In cases where the reasons for removal are ``obvious``, and discussed before, also ``[LAZY CONSENSUS]`` thread
can be started. Generally speaking a discussion thread ``[DISCUSS]`` is advised before such removal and
sufficient time should pass (at least a week) to give a chance for community members to express their
opinion on the removal.
There are the following consequences (or lack of them) of removing the provider:
* One last release of the provider is done with documentation updated informing that the provider is no
longer maintained by the Apache Airflow community - linking to this page. This information should also
find its way to the package documentation and consequently - to the description of the package in PyPI.
* An ``[ANNOUNCE]`` thread is sent to the devlist and user list announcing removal of the provider
* The released provider packages remain available on PyPI and in the
`Archives <https://archive.apache.org/dist/airflow/providers/>`_ of the Apache
Software Foundation, while they are removed from the
`Downloads <https://downloads.apache.org/airflow/providers/>`_ .
Also it remains in the Index of the Apache Airflow Providers documentation at
`Airflow Documentation <https://airflow.apache.org/docs/>`_ with note ``(not maintained)`` next to it.
* The code of the provider is removed from ``main`` branch of the Apache Airflow repository - including
the tests and documentation.

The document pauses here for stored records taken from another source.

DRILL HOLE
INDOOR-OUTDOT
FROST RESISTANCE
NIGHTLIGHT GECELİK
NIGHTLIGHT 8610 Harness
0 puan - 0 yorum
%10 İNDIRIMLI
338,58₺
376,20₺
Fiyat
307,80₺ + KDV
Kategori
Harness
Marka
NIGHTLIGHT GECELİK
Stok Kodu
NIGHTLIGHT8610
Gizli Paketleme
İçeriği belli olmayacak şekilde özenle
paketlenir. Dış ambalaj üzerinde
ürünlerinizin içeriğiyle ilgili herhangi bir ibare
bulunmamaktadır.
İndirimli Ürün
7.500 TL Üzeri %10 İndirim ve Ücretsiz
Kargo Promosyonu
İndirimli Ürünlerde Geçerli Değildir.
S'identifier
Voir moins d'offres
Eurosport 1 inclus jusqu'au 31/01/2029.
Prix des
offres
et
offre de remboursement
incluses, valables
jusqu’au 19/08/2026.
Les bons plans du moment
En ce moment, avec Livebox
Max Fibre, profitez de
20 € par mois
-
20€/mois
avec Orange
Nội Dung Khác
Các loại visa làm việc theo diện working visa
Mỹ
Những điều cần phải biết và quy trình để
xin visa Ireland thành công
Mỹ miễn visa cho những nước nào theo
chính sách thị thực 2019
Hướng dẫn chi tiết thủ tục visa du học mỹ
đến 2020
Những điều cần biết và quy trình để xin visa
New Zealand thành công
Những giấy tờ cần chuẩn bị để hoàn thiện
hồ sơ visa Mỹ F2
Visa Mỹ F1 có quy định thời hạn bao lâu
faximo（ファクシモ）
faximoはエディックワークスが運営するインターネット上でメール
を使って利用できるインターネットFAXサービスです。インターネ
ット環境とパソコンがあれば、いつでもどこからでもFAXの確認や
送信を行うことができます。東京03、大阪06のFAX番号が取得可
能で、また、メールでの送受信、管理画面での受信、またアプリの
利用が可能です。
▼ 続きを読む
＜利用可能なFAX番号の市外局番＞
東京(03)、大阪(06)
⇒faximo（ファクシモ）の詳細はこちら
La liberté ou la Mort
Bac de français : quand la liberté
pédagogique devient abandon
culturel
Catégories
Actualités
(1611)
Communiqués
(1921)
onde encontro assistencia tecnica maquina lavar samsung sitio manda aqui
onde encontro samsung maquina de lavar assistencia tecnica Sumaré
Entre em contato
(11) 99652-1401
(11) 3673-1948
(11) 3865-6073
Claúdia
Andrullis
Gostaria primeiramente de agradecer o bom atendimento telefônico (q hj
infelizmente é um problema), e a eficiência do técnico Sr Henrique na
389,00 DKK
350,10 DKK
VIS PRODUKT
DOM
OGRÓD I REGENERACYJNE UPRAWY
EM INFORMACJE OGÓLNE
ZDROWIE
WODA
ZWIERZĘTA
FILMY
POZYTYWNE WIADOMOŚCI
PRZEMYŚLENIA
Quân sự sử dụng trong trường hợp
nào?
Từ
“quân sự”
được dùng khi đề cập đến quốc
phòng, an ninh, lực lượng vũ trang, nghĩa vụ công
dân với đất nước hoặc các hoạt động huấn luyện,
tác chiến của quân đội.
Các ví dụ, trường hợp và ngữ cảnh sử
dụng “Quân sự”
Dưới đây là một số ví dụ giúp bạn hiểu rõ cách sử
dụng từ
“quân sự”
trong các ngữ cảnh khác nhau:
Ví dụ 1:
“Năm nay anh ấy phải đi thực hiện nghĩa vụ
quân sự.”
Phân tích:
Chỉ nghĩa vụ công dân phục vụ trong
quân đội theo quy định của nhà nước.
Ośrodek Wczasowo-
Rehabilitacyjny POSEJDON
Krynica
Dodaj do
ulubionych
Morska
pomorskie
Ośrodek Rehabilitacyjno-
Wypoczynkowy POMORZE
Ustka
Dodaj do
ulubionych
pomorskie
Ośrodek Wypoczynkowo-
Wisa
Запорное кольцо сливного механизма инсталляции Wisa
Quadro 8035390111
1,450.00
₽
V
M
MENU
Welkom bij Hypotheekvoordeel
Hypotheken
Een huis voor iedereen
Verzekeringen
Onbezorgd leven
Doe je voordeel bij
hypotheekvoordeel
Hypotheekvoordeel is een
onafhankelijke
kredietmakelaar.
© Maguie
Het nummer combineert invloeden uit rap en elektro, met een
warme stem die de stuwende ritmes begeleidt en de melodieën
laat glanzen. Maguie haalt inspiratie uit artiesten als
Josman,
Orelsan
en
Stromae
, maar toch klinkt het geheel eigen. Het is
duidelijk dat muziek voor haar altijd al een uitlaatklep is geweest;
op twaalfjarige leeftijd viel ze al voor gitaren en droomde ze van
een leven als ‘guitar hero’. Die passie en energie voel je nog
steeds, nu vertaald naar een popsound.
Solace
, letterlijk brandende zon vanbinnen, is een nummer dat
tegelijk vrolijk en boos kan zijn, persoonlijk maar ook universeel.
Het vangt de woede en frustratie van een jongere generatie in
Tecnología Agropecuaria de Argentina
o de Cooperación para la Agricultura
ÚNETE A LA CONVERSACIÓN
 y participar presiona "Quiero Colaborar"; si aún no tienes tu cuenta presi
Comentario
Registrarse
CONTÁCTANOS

It is no longer built in CI and dependencies of the provider no longer
contribute to the CI image/constraints of Apache Airflow for development and future ``MINOR`` release.
* The provider is removed from the list of Apache Airflow extras in the next ``MINOR`` Airflow release
* The dependencies of the provider are removed from the constraints of the Apache Airflow
(and the constraints are updated in the next ``MINOR`` release of Airflow)
* In case of confirmed security issues that need fixing that are reported to the provider after it has been
removed, there are two options:
* in case there is a viable alternative or in case the provider is anyhow not useful to be installed, we
might issue advisory to the users to remove the provider (and use alternatives if applicable)
* in case the users might still need the provider, we still might decide to release new version of the
provider with security issue fixed, starting from the source code in Git history where the provider was
last released. This however, should only be done in case there are no viable alternatives for the users.
* Removed provider might be re-instated as maintained provider, but it needs to go through the regular process
of accepting new provider described above.